Lucene is a full-featured text search. This means, quite simply: a program searches a series of text documents for one or more terms that the user has specified. This shows that Lucene is not solely used in the context of the world wide web, even if the searches are mostly found here. Lucene can also be used for archives, libraries, or even on your home desktop PC. It not only searches HTML documents, but also works with e-mail and PDF files.
An index – the heart of Lucene – is decisive for the search, since all terms of all documents are stored here. In principle, an inverted index is simply a table – the corresponding position is stored for each term. In order to build an index, you first need to extract it. All terms must be taken from all the documents and stored in the index. Lucene gives users the ability to configure this extraction individually. Developers decide which fields they want to include in the index during configuration. To understand this, you have to go back one step.
The objects that Lucene works with are documents in every kind of form.
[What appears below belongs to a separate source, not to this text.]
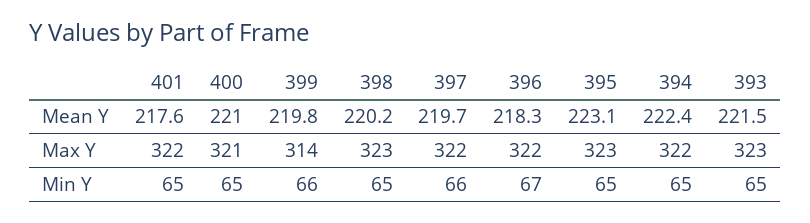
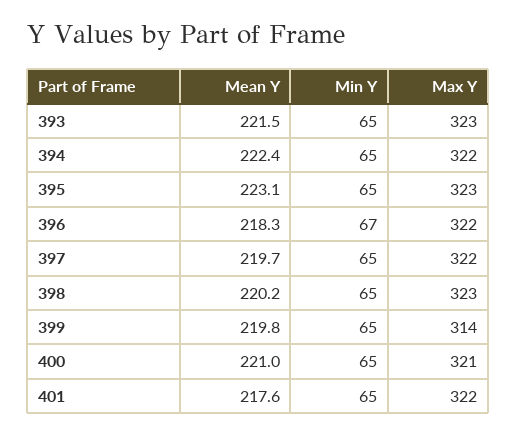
399, Min Y: 66 -> 65
397, Min Y: 66 -> 65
However, from Lucene’s point of view, the documents themselves contain fields. These fields contain, for example, the name of the author, the title of the document, or the file name. Each field has a unique name and value. For example, the field with the name title can have the value “Instructions for use for Apache Lucene.” So when creating the index, you can decide which metadata you want to include.
When documents are indexed, tokenization also takes place. For a machine, a document is initially a collection of information. Even if you break away from the level of bits and use content that can be read by humans instead, a document is still a series of characters: letters, punctuation marks, spaces.
Segments are created from this amount of data using tokenization. These segments make it possible to search for terms (mostly single words). The simplest way for tokenization to work is with the white space strategy: a term ends when a space occurs. However, this does not apply if fixed terms consist of several words, such as “Christmas Eve.” Additional dictionaries are used for this, which can also be implemented in the Lucene code.
Lucene also performs a normalization when analyzing the data of which tokenization is a part. This means that the terms are written in a standardized form e.g. all capital letters are written in lower case. Lucene also manages to sort them out. This works via various algorithms e.g. via TF-IDF. As a user, you probably want to get the most relevant or latest results first – the search engine’s algorithms enable this.
For users to find anything at all, they must enter a search term in a text line. The term or terms are called query in the Lucene context. The word “request” indicates that the input must not only consist of one or more words, but can also contain modifiers such as AND, OR, or + and – as well as placeholders. The QueryParser – a class within the program library – translated the input into a specific search request for the search engine. Developers can also make settings for the QueryParser. The parser can be configured in such a way that it is tailored exactly to users’ needs.
What Lucene did that is totally new is incremental indexing. Before Lucene, only batch indexing was possible. While you could only implement complete indexes with this, incremental indexing enables you to update an index. Individual entries can be added or removed.